Tim LaHaye responds to this Nick Kristof column with a letter to the editor in The New York Times:
Comparing my book "Glorious Appearing" to "fundamentalist Islamic tracts" is a real stretch. The Islamic radicals who bomb the innocent are not nice people!
Should Christ overlook their rebellion and welcome them into his kingdom? They would ruin it for everyone. You don't choose to live around people like that today; would you want to spend eternity with them?

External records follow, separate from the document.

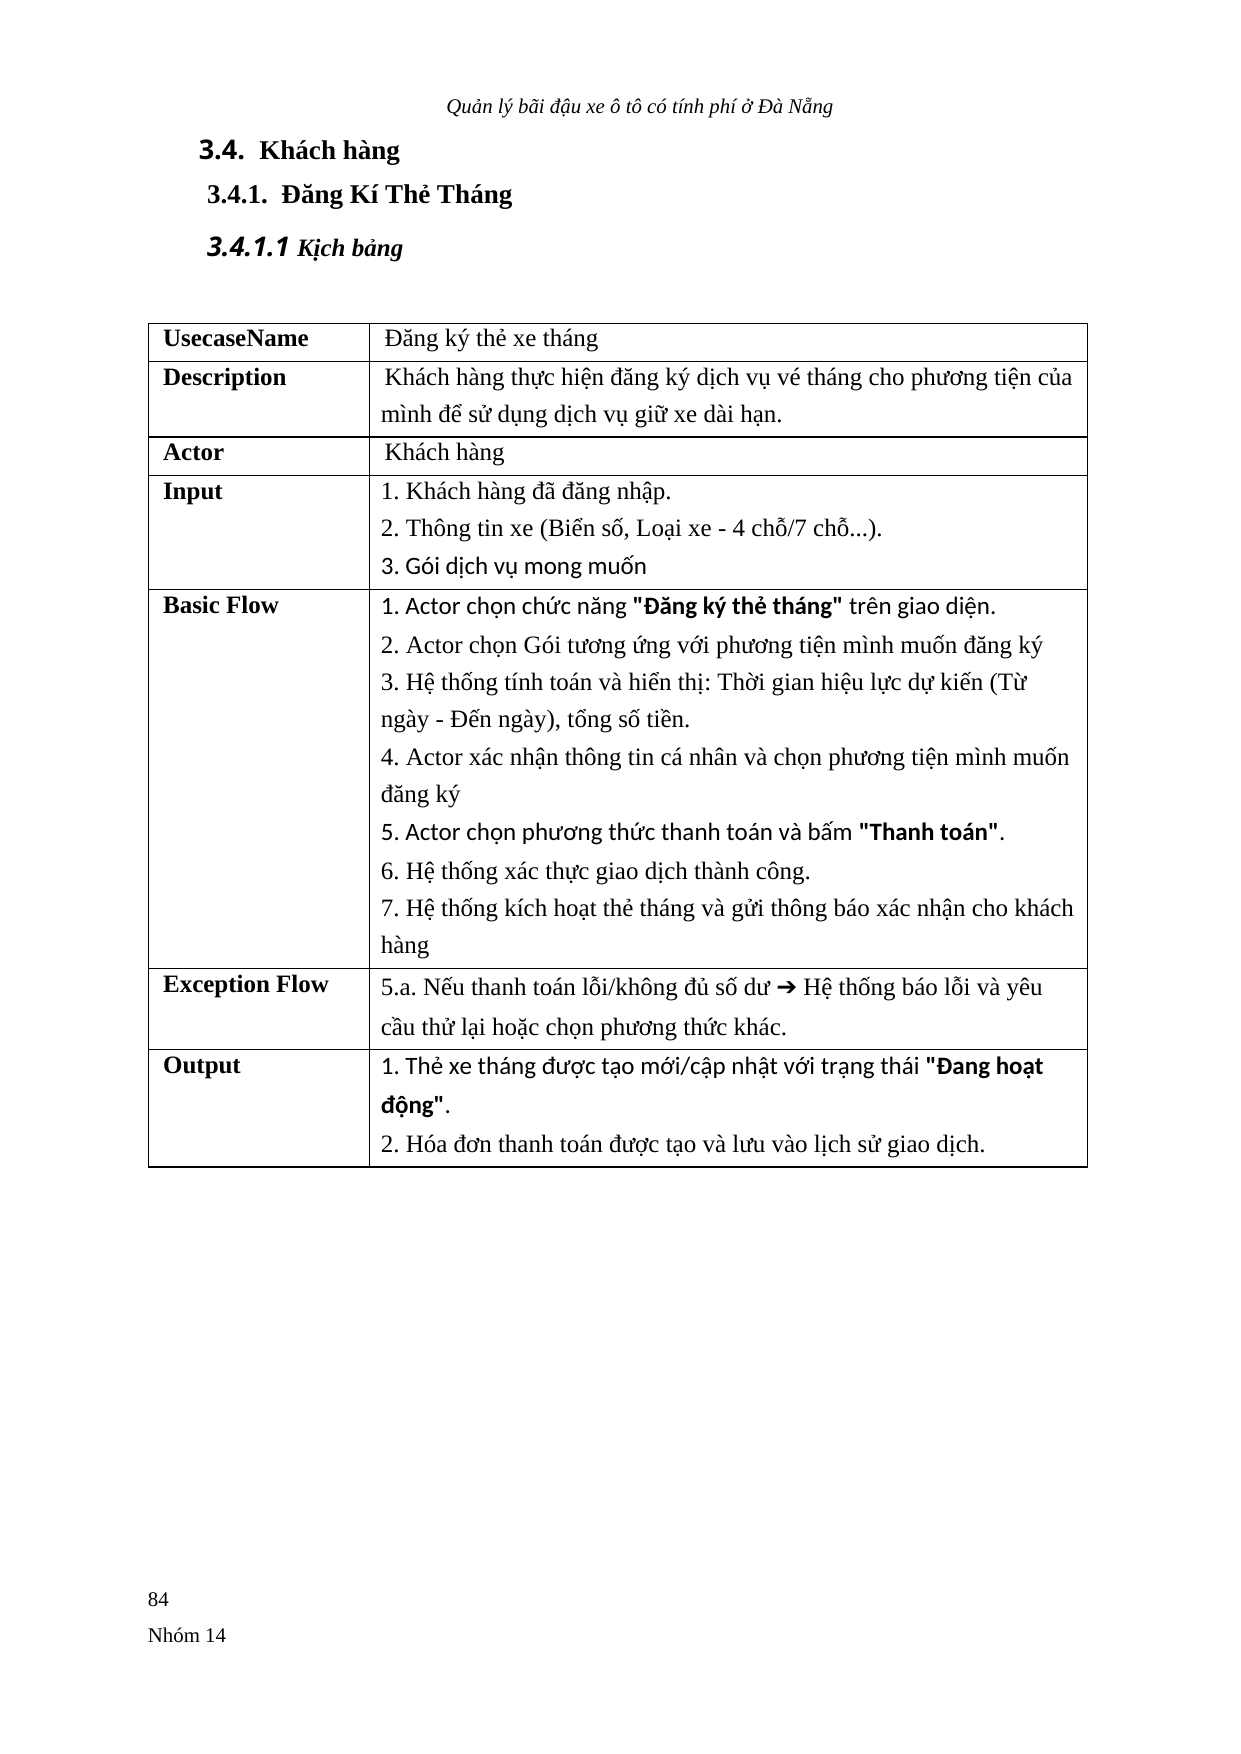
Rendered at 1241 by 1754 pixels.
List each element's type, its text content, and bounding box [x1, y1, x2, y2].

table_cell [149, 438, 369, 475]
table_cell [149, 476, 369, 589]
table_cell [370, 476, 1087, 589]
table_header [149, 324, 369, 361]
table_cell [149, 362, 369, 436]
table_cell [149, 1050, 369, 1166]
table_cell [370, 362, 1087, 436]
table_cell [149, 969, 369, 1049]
subtitle Kịch bảng [207, 227, 1134, 264]
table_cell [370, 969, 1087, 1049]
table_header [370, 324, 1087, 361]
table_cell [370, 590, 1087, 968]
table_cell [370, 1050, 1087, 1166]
subtitle Đăng Kí Thẻ Tháng [207, 178, 1134, 209]
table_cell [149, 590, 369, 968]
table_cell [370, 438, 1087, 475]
subtitle Khách hàng [148, 131, 1075, 167]
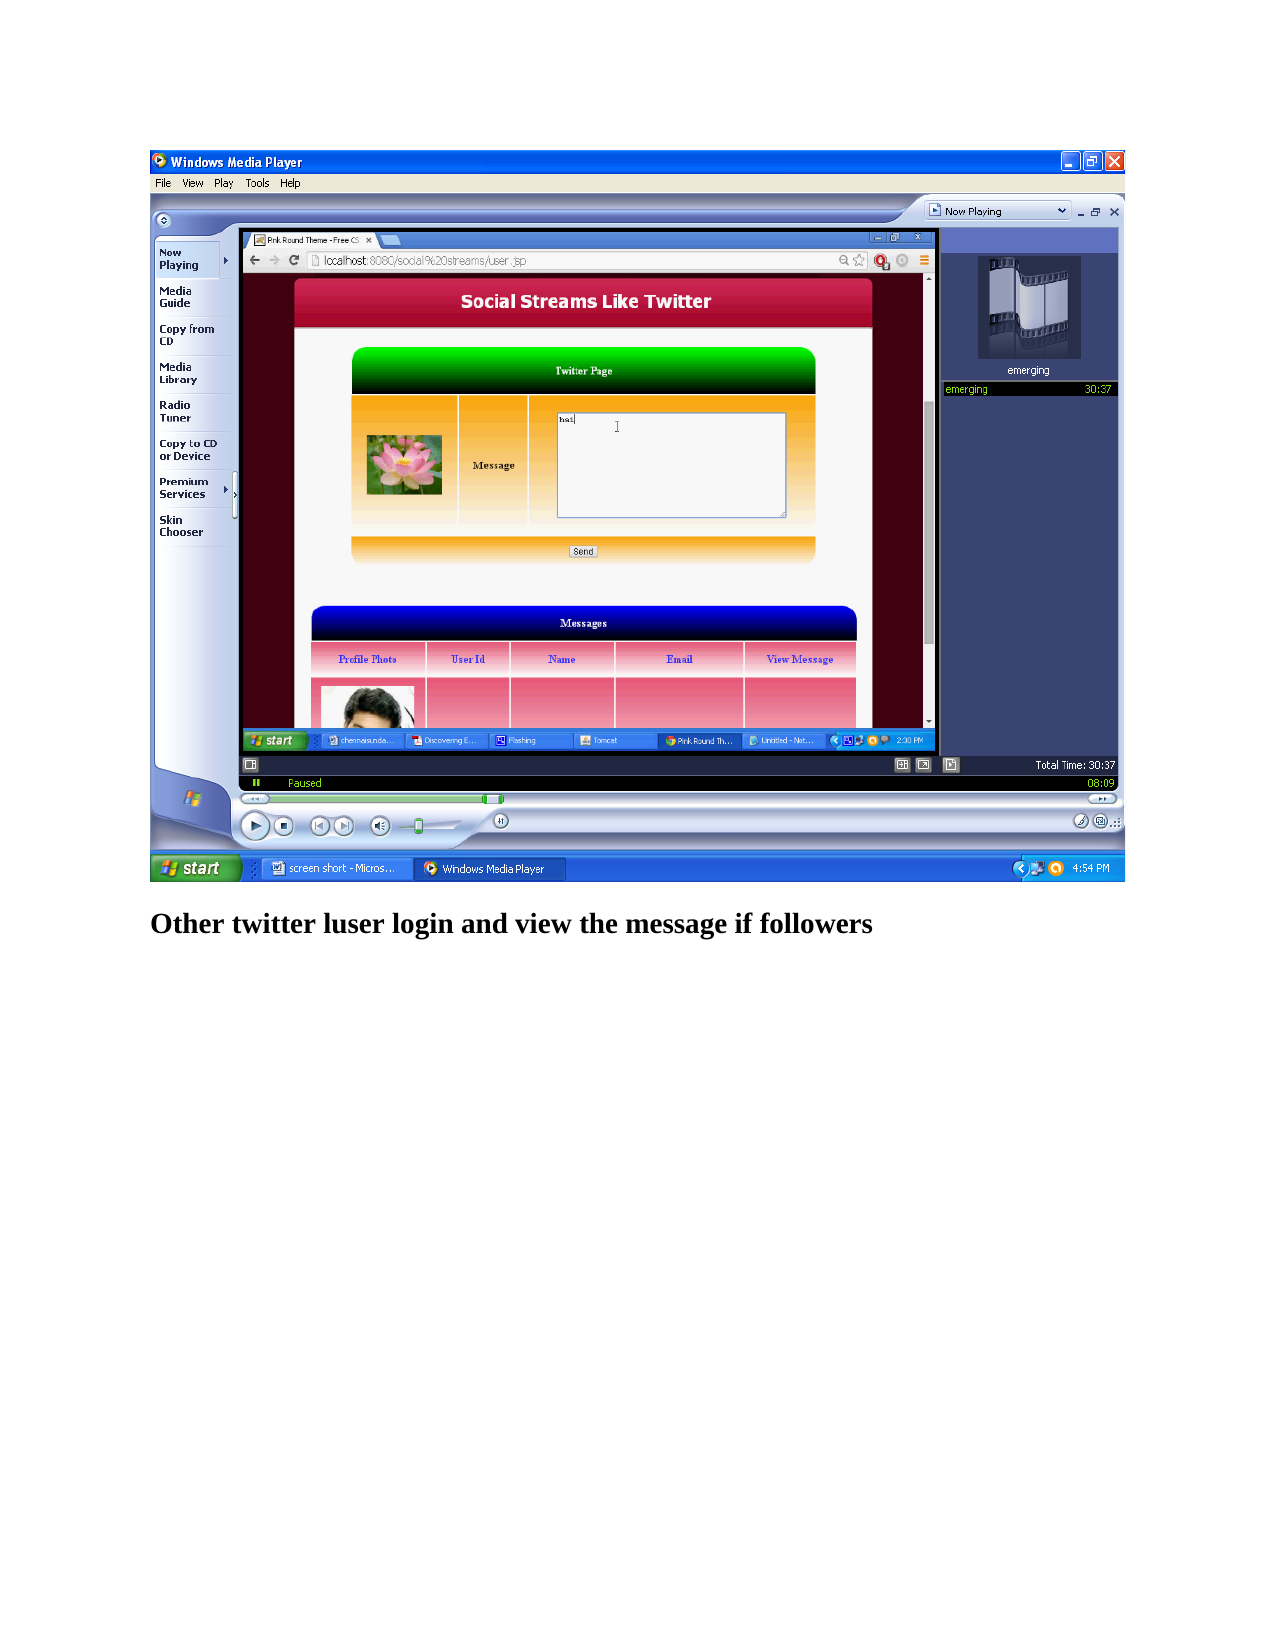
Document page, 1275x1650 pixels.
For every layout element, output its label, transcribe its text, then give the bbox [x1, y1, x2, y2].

picture [150, 150, 1125, 882]
text Other twitter luser login and view the message if followers [150, 906, 1125, 940]
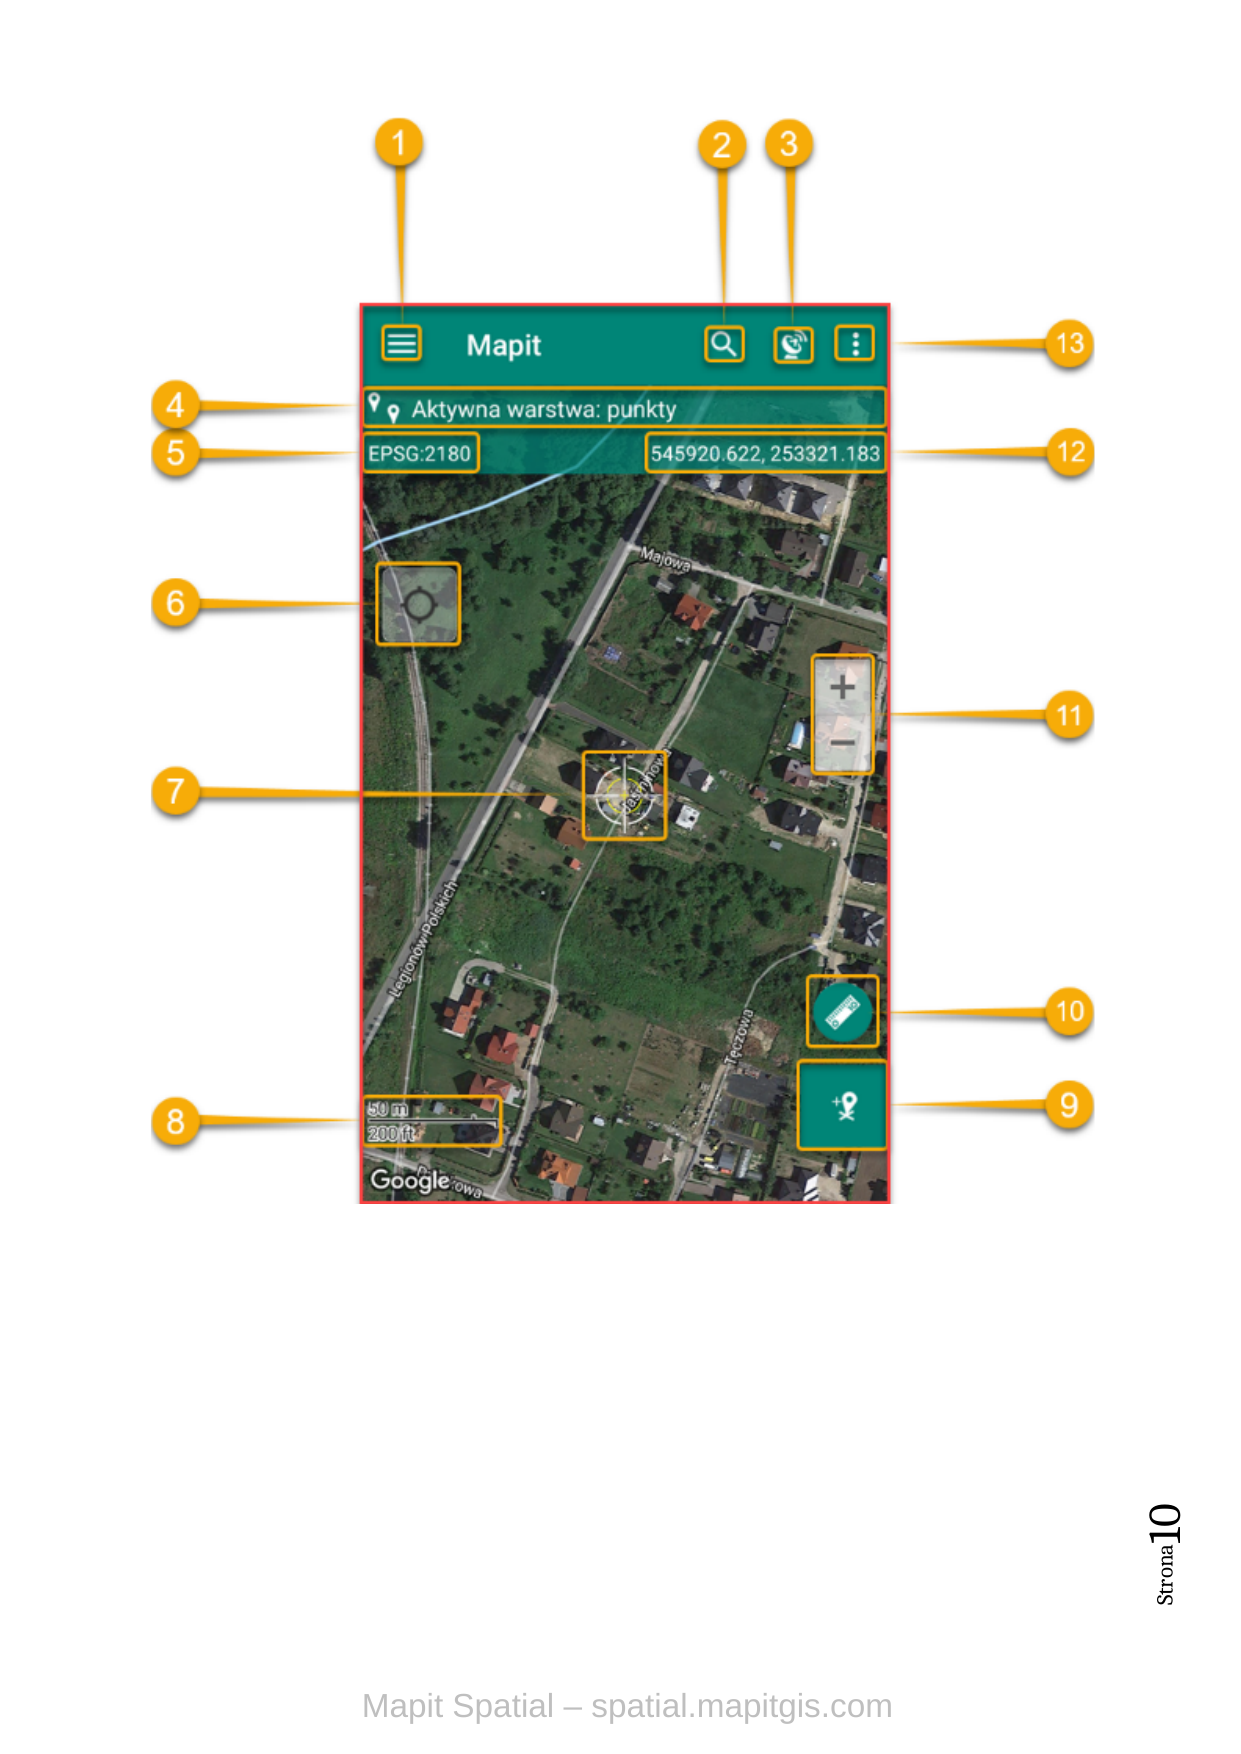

LaHaye portrays heaven as a (pearly) gated community in Orange County. It's a good, exclusive neighborhood inhabited by good, exclusive people. God's main role is to keep out the undesirable types — the people who are not "nice" and whom the saints like LaHaye would not "choose to live around."
LaHaye's vision of heaven, in other words, sounds remarkably like that of the Pharisees — the devout evangelicals of their day. Jesus repeatedly warned them that prostitutes and tax-collectors would be getting into heaven ahead of them. (We always read this as former prostitutes and reformed tax-collectors, but that's not what he said.)
Christianity teaches that God retains the prerogative to judge the wicked — to separate the sheep from the goats and the wheat from the tares. But it also emphatically teaches that this is God's prerogative, not ours.
Yet we like to play God. Despite Jesus' insistence that we couldn't tell wheat from tares with a guidebook and a microscope we still insist that we're qualified to help out with the weeding.
So we construct our parochial little visions of heaven. We portray heaven as a place where we get to spend eternity only with the kinds of people we like to be with. Thus for LaHaye, New Jerusalem is not so much a heavenly city as an unincorporated development in the heavenly suburbs.